Petronas’ strong balance sheet to compensate for weak oil prices

The national O&G firm is assessed at ‘AA’ as they benefitted from vertically integrated business profiles

by SHAZNI ONG / pic by TMR FILE

FITCH Ratings Inc maintained Petroliam Nasional Bhd’s (Petronas) issuer default ratings (IDRs) at “A-/Negative” despite expectations that the company is facing a far more challenging year.

Fitch Ratings added that Petronas has the strongest balance sheet among Asia-Pacific oil and gas (O&G) companies and commensurate with its standalone credit profiles (SACPs) as it has maintained a net cash position for over a decade.

That said, Fitch Ratings expects almost all Asia-Pacific O&G companies to post negative free cashflow in 2020.

The rating agency said this is due to lower O&G prices stemming from the coronavirus pandemic and will continue to be so beyond 2021 in most cases albeit with gradual improvement due to higher price assumptions.

“However, their IDRs and outlooks have stayed mostly unchanged in the current downturn except in the case of changes in sovereign rating outlooks or revisions to their parents’ SACPs.

“Our opinion of weaker linkage is driven by the fact that the majority of Fitch Ratings-rated Asia-Pacific O&G companies are government-related entities (GREs) or have parent companies that are GREs and their IDRs are linked to or affected by sovereign ratings or by the ratings of their GRE parent companies,” the firm said.

For the first half ended June 30, 2020 (1H20), Petronas posted a net loss of RM16.5 billion versus RM28.9 billion for the previous corresponding period.

Meanwhile, cumulative revenue fell 22.7% to RM93.6 billion from RM121.11 billion in 1H19.

Despite the net loss, the national O&G firm generated an operating cashflow of RM26.26 billion in 1H20. Its cash pile stood at RM156.86 billion as at June 30.

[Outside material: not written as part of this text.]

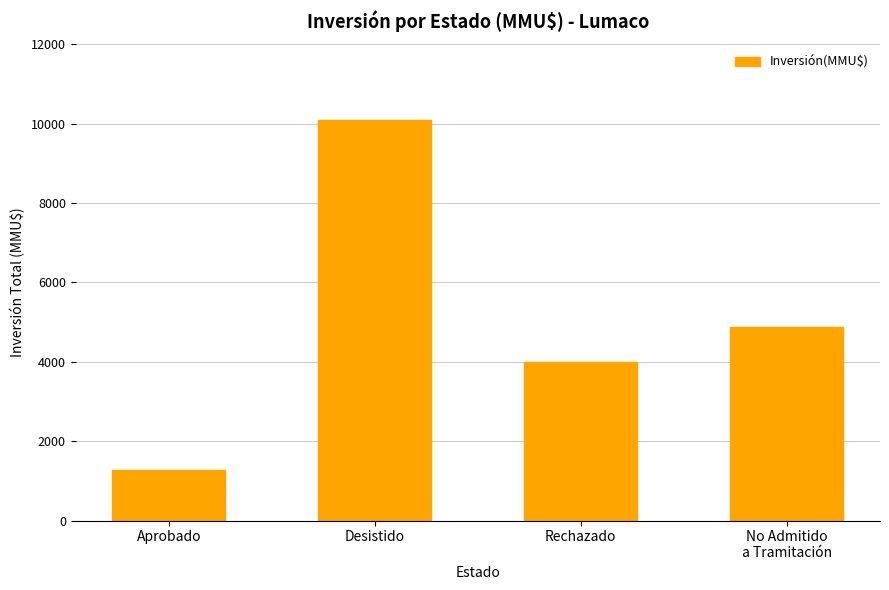

Between Desistido and Aprobado, which is larger?

Desistido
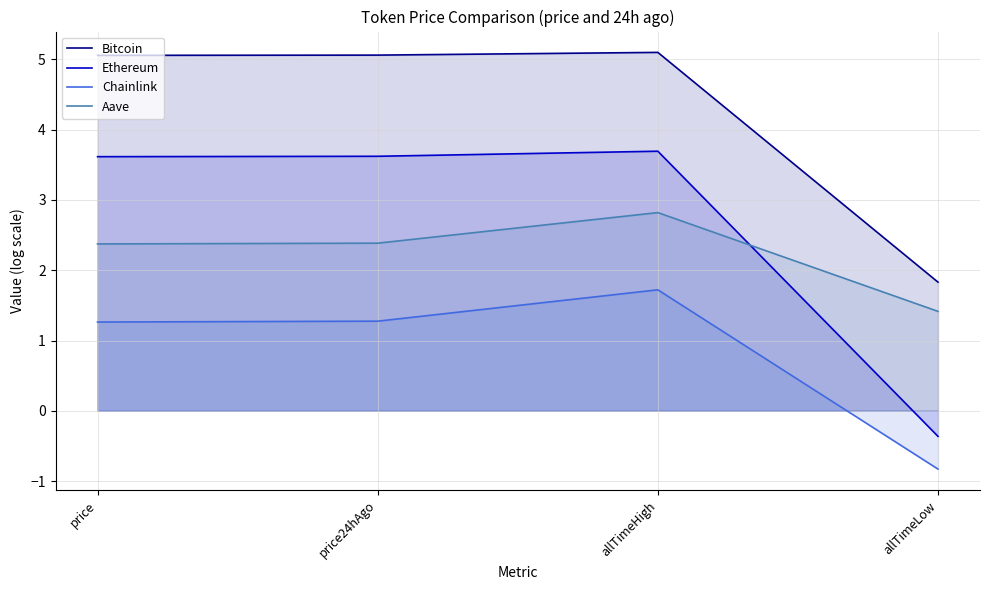

Where is Chainlink nearest to the value 0?

allTimeLow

Fitch Ratings also expects companies with stronger balance sheets and flexibility to adjust capital expenditure and costs, or those that have some cashflow protection to maintain their SACPs during this downturn despite a temporary increase in leverage and negative free cashflow generation.

“Companies with weaker balance sheets and limited operating flexibility will be more affected by the lower oil prices, and their SACPs were also revised down, including those of Oil India Ltd (‘BBB-/Negative’) and PT Saka Energi Indonesia (‘BB/Negative’),” the firm added.

The rating agency also maintained an outlook similar to Asia-Pacific O&G companies as these companies mostly stayed unchanged in this economic downturn, except when revisions were made to sovereign outlooks, their parents’ SACPs.

In a report titled “Asia-Pacific Oil and Gas Companies — Peer Review”’ which was published on Monday, the American credit agency said Petronas’ SACPs is at “AA-“, higher than the rating of its owner, reflecting the company’s very strong financial profile, large scale and integrated O&G operations.

The company is 100%-owned by the state, which exerts significant influence over its operating and financial policies, the report said.

The outlook on its IDRs was revised to “Negative” from “Stable” in April 2020 following the revision of the outlook on Malaysia’s IDRs.

Fitch Ratings noted that besides China National Petroleum Corp, PetroChina Co Ltd and PTT pcl, Petronas was also assessed at “AA” as they benefitted from vertically integrated business profiles.

In addition, Fitch Ratings said Petronas and Chevron Nigeria Ltd are large producers with daily production of between one million to two million barrels of crude oil equivalent.